» Problem to work on
Would you return the data below exactly as it stands, with every picture left out?

» Provided entries
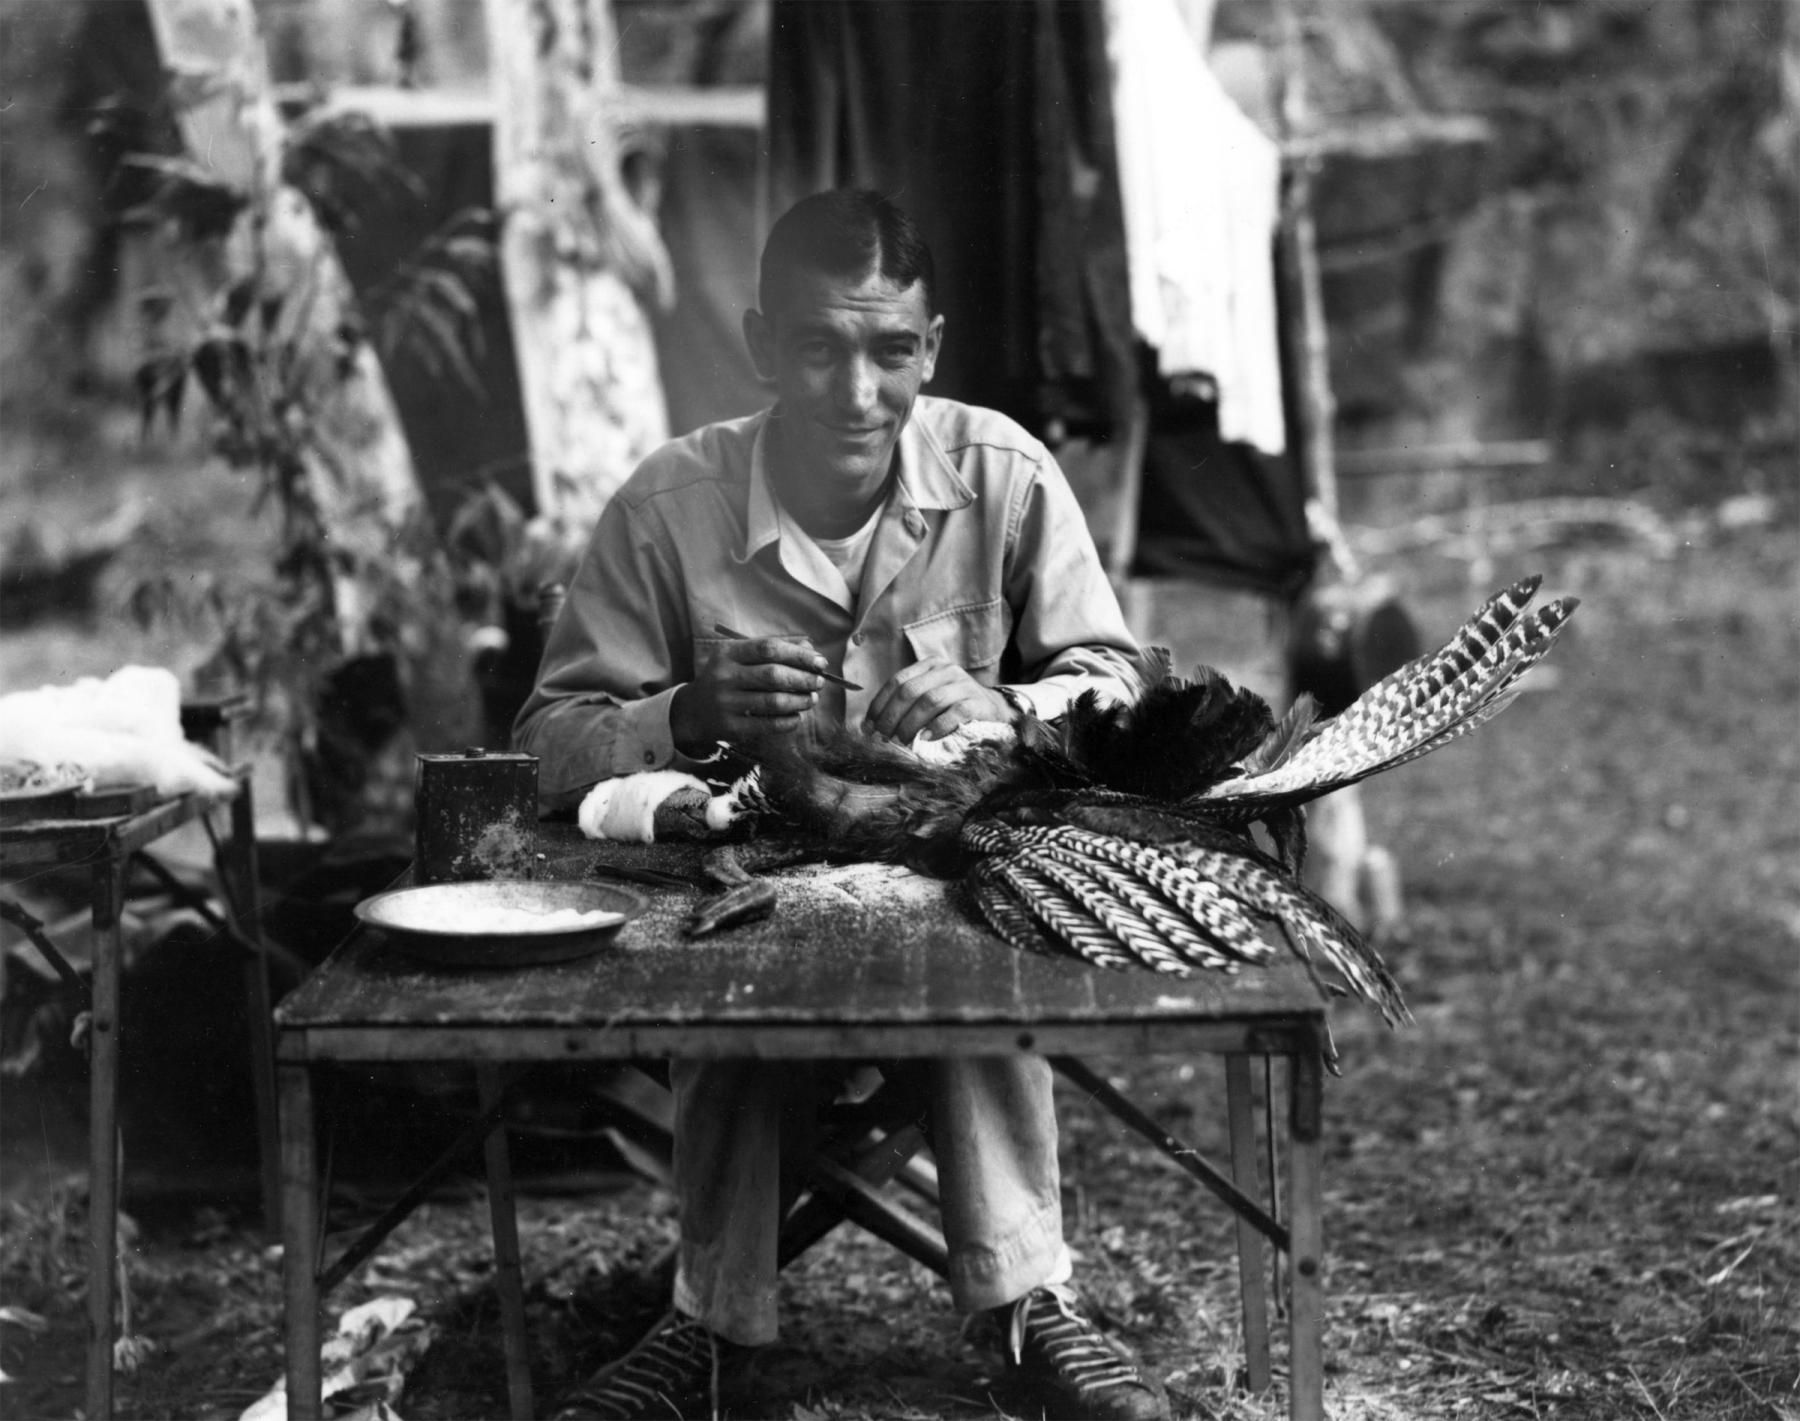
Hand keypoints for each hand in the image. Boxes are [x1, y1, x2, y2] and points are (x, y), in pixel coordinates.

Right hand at [671, 635, 824, 754]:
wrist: (692, 711)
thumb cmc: (727, 679)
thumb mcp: (740, 658)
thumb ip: (773, 650)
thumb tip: (811, 651)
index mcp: (728, 653)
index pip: (769, 648)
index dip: (799, 655)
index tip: (821, 662)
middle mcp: (724, 676)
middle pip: (773, 675)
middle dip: (803, 679)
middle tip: (819, 682)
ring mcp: (726, 703)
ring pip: (773, 701)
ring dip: (800, 701)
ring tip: (811, 699)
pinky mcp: (730, 727)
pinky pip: (768, 725)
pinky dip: (789, 721)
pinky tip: (797, 716)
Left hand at [862, 658, 1012, 743]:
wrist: (995, 711)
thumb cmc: (954, 707)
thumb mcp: (930, 698)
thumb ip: (906, 705)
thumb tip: (872, 725)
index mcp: (930, 665)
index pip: (898, 681)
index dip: (880, 704)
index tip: (869, 726)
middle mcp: (946, 670)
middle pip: (910, 691)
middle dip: (892, 716)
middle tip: (884, 737)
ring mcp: (964, 685)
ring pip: (929, 701)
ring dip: (911, 723)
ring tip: (902, 740)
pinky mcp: (978, 702)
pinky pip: (955, 713)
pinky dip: (937, 727)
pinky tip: (925, 739)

» Response to the exercise
Hand keypoints for each hand in the image. Boxes are [x1, y1, x2, y2] and points are (x, y), in pixel coordinates.

Right hand at [671, 635, 824, 754]:
wrist: (692, 711)
thumb cmc: (727, 679)
thumb mcp: (740, 658)
thumb ip: (773, 650)
thumb tip: (811, 651)
index mcp: (728, 653)
index pip: (769, 648)
index dip: (799, 655)
index tip: (821, 662)
middle mcp: (724, 676)
middle pip: (773, 675)
middle dip: (803, 679)
middle tip: (819, 682)
ring mcp: (726, 703)
ring pip: (773, 701)
ring dip: (800, 701)
ring tip: (811, 699)
pinky mcp: (730, 727)
pinky pip: (768, 725)
pinky dip: (789, 721)
pinky tip: (797, 716)
Left hand at [862, 658, 1012, 743]:
wrist: (995, 711)
thumb cmc: (954, 707)
thumb mcp: (930, 698)
thumb ip: (906, 705)
thumb tip: (872, 725)
index mcp: (930, 665)
index pip: (898, 681)
index dip: (880, 704)
index tip: (869, 726)
middle mcp: (946, 670)
middle pip: (910, 691)
middle dip: (892, 716)
middle tip: (884, 737)
ring mcp: (964, 685)
ring pip: (929, 701)
ring dip: (911, 723)
ring tip: (902, 740)
pinky mcp: (978, 702)
pinky pip: (955, 713)
pinky dip: (937, 727)
pinky tip: (925, 739)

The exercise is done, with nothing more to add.